With as many as 70,000 defined benefit members exercising their pension freedoms every year, greater support and education around transfers is needed, XPS Pensions Group has said.

According to the results of XPS’ latest member outcomes survey, nearly a third (30%) of its clients are actively exploring partial transfers.

Wayne Segers, principle, XPS Pensions Group, said: “With so many leaving DB schemes, there is no time to wait on providing clear robust support to help members understand the consequences of their options. New FCA guidelines are driving better support from advisers but trustees and employers have a vital role to play in initial education.”

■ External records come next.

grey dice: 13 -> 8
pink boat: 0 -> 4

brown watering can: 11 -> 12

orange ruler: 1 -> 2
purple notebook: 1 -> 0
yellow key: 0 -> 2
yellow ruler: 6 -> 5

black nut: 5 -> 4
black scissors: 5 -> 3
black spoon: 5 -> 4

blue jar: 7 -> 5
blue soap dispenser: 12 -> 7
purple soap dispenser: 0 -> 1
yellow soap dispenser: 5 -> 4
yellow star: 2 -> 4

The group added that following its 2018 survey, clients had started to take more action, with 40% implementing or considering implementing a communications strategy and  a quarter of respondents looking at introducing a low-cost receiving vehicle for members. One in 10 said they now have an adviser in place at retirement, with a further 25% considering using one.

According to its survey, the average transfer value rose over 15% to £275,000 from the previous year’s £235,000, with 99% of members moving to a self-invested personal pension (SIPP).

Segers added: “A one size fits all destination is unlikely to drive the best outcomes for all members. Some members may be paying for features they don’t need or use. Charges can have a devastating effect on member’s retirement incomes. Lower cost, simpler SIPPs and master trusts can help and members deserve better support to easily access these.”

The survey also explored the impact charges can have on member outcomes, with those members opting for more expensive vehicles over lower-cost alternatives potentially running out of money seven years earlier if 25% tax free cash is taken and they draw an annual income of £12,000. In addition, they could receive £3,200 less each year of retirement income over their expected lifetime and leave £400,000 less inheritance, up from £340,000 reported in 2018.